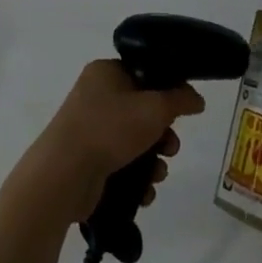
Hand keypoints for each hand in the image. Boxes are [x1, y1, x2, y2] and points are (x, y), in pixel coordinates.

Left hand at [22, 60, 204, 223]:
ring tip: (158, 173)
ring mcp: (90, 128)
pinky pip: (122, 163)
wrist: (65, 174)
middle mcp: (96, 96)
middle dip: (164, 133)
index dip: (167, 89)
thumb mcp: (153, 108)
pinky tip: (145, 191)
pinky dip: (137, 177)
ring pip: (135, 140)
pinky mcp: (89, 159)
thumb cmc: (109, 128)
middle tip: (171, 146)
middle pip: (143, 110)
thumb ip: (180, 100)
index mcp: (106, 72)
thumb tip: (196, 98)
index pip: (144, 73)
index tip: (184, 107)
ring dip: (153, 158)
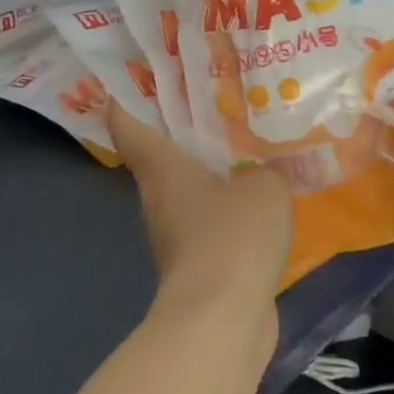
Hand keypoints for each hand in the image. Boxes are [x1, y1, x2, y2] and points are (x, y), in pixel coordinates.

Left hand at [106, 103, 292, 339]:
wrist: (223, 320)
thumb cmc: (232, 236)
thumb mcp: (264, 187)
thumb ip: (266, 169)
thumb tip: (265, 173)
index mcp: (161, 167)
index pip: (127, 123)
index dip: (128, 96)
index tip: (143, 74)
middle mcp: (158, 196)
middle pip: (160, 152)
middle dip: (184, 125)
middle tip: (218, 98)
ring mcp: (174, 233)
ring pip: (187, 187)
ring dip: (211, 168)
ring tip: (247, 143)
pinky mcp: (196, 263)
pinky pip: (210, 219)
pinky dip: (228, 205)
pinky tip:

- - - - -

PROBLEM DETAILS - The answer must be a single number: how many lines of the entries contain "thumb".

SOLUTION - 8